Codes of Conduct - Code Switching and the Everyday Performance of Identity - K. Merinda Simmons
Leslie Dorrough Smith [+ ]
Avila University
Leslie Dorrough Smith is Associate Professor of Religious Studies at Avila University, USA, where she is also the Director of the Women’s and Gender Studies Program. She is the author of Compromising Positions: Political Sex Scandals and American Christianity (Oxford University Press, 2020), Constructing “Data” in Religious Studies: Examining the Architecture of the Academy (Equinox Publishing, 2019), and Righteous Rhetoric: Sex, Speech and the Politics of Concerned Women for America (Oxford University Press, 2014).
Description
Since the 1960s and 1970s, most historical accounts of the feminist movement detail the strong opposition that the movement experienced from politically-organized conservative women.
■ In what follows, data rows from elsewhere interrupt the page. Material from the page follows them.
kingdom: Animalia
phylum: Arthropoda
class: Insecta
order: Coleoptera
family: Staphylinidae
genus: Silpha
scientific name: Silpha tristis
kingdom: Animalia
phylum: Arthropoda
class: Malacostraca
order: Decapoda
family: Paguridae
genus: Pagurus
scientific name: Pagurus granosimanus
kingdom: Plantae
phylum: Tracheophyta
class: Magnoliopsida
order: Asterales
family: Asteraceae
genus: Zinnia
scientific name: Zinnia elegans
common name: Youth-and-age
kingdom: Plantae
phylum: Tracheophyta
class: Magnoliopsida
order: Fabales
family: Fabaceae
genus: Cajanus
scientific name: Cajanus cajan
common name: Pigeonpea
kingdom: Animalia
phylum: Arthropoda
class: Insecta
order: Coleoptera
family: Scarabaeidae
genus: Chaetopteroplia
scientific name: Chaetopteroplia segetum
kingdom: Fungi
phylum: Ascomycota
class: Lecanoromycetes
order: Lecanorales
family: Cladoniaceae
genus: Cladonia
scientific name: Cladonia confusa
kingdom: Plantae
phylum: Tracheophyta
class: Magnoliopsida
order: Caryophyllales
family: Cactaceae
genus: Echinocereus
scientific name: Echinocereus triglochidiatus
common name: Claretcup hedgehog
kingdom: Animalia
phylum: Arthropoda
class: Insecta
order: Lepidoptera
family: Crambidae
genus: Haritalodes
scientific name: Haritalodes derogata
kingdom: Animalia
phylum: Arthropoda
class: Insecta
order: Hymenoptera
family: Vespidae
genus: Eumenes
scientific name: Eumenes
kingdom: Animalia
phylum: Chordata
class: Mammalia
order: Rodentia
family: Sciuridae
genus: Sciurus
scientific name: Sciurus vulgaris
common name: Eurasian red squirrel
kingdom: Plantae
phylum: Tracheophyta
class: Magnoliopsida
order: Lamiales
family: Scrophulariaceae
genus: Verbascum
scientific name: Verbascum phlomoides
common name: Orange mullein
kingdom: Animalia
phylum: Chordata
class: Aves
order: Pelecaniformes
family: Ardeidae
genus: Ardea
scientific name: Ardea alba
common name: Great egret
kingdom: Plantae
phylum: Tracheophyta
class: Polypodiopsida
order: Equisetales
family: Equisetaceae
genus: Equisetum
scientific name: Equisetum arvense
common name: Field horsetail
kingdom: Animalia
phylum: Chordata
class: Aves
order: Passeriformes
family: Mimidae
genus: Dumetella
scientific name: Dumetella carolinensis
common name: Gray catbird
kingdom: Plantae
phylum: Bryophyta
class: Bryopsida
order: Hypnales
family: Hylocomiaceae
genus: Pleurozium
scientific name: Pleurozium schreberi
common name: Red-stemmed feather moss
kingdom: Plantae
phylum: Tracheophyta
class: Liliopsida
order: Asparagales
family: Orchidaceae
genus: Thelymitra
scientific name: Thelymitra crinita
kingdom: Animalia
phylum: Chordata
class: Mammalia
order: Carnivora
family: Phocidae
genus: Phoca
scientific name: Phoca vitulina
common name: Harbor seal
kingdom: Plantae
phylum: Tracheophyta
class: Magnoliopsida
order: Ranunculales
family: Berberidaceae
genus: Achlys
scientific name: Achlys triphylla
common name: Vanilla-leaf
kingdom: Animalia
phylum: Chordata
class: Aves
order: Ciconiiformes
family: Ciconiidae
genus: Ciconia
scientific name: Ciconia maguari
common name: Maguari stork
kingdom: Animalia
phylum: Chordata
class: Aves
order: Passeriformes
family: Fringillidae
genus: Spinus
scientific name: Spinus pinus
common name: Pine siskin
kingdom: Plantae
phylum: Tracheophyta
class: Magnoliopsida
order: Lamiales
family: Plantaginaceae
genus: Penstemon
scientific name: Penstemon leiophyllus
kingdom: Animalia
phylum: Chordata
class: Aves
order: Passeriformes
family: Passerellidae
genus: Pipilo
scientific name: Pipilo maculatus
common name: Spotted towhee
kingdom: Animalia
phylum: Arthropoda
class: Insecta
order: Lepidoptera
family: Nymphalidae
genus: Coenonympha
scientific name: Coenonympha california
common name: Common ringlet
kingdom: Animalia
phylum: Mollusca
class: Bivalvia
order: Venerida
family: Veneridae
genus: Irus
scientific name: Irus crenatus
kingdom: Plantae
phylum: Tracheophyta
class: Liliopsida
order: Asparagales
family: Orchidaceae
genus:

Fast forward several decades later, and many of those same conservative women’s movements are now using openly feminist language – even calling themselves “true” feminists – in their public self-descriptions. While most feminists and other liberal activists have cried foul in response, this presentation considers what is involved in the popular notion that liberals “own” the feminist label, and whether the rhetorical strategies employed by conservative women’s groups are a unique moment of code-switching in their own right.